[PASSAGE Boundary: Start]

What I like about my belief system is that it does not box me into a corner, at least for the moment. If I read enough scripture and decide I have the faith of a mustard seed, I might become a Christian one day. If I aim to escape the cycle of births and rebirths as a soul and want to feel a personal relationship with various deities, I might choose Hinduism. But suppose I no longer feel I am an individual soul and am steadying myself towards enlightenment without clinging along with everything else in creation. In that case, I may stay in my lane — which, for the moment, is where I am. While I do not officially say I am a Buddhist, it resonates with me more than anything else does at the moment.
The devil’s advocate
There are, of course, downsides to my proposal of choosing one’s own religion for autistic people. Autistic individuals need a sense of community to thrive, and if you are born into a religion, it does provide that. Many people say we are “literal,” and as one research article says, autistic people may take religious texts quite literally. As the article says:
Acceptance and inclusion within these communities can benefit those who may feel marginalized in other social contexts. Religion can serve as a coping mechanism, providing comfort and a structured framework to navigate life’s difficulties. Moreover, religious practices may help with emotional regulation and provide a sense of stability. Therefore, inclusive religious communities should try to accommodate the needs of individuals with autism by giving sensory-friendly environments, adapted rituals, and educational materials
That is no doubt true.

[PASSAGE Boundary: End]
[DATA SHOWN Boundary: Start]

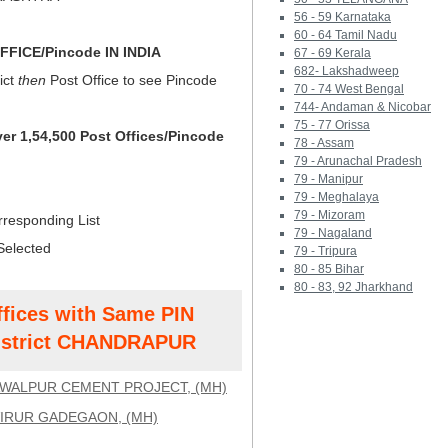
56 - 59 Karnataka
60 - 64 Tamil Nadu
FICE/Pincode IN INDIA
67 - 69 Kerala
682- Lakshadweep
ict
then
Post Office to see Pincode
70 - 74 West Bengal
744- Andaman & Nicobar
75 - 77 Orissa
ver 1,54,500 Post Offices/Pincode
78 - Assam
79 - Arunachal Pradesh
79 - Manipur
79 - Meghalaya
79 - Mizoram
rresponding List
79 - Nagaland
Selected
79 - Tripura
80 - 85 Bihar
80 - 83, 92 Jharkhand
ffices with Same PIN
strict CHANDRAPUR
WALPUR CEMENT PROJECT, (MH)
IRUR GADEGAON, (MH)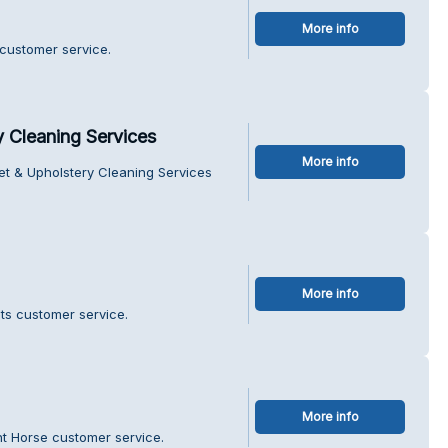
More info
 customer service.
y Cleaning Services
More info
et & Upholstery Cleaning Services
More info
ts customer service.
More info
t Horse customer service.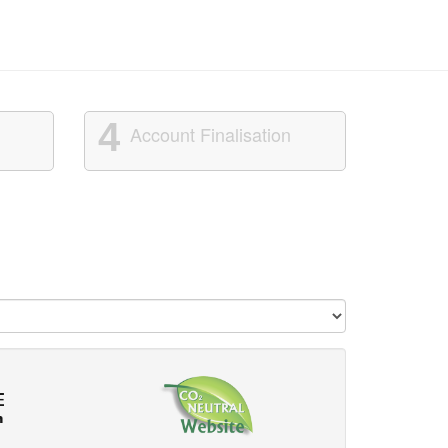
4
Account Finalisation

[DATA SHOWN Boundary: End]

[DIRECTIONS]
1/ Copy the portion of the passage on religion and autism from "What I like" to "at the moment.".
2/ Carry the passage on religion and autism forward from its final sentence.
The items shown above were drawn from a separate source.

[TASK ANSWERS]
1/
What I like about my belief system is that it does not box me into a corner, at least for the moment. If I read enough scripture and decide I have the faith of a mustard seed, I might become a Christian one day. If I aim to escape the cycle of births and rebirths as a soul and want to feel a personal relationship with various deities, I might choose Hinduism. But suppose I no longer feel I am an individual soul and am steadying myself towards enlightenment without clinging along with everything else in creation. In that case, I may stay in my lane — which, for the moment, is where I am. While I do not officially say I am a Buddhist, it resonates with me more than anything else does at the moment.

2/
However interestingly enough, while the authors of the same article are careful to deny causation between “theory of mind” (ugh!) (ToM) and belief in the supernatural, they believe ToM may enable some supernatural beliefs. Why? Because, I guess, we can empathize with the supernatural agents in the universe that exist? I find this downright bizarre. For example, if I do not believe in Santa Claus, does that mean I lack ToM regarding Santa’s phenomenology?
So then the authors come to these conclusions based on the work of another researcher:
1. Social cognition content bias hypothesis: natural ToM operations are central in religious representations of intentional agents with counterintuitive properties (e.g., ghosts passing the wall, angels that never die, gods present everywhere simultaneously), cognitive appeal, and their intuitive inferential potential.
2. Impaired religious understanding hypothesis: deficits in ToM in ASD substantially limit intuitive understanding and inferences from religious representations about intentional agents with counterintuitive properties.
3. Mindblind atheism hypothesis: limitations on intuitive religious understanding and inference in ASD decrease the probability that they will be religious and increase the likelihood that they will be atheists
But hey, at least the authors surmise that St. Francis of Assisi was probably on the spectrum.
As to their three points, I do not believe my lack of rootedness in anything firm is that I am “mind-blind.” Instead, I think it is because I have an open mind. I remain open to being convinced by anything that comes my way. Being open to taking a new path at any given moment is part of what makes life adventurous for me. If that means that I am “mind-blind,” then so be it.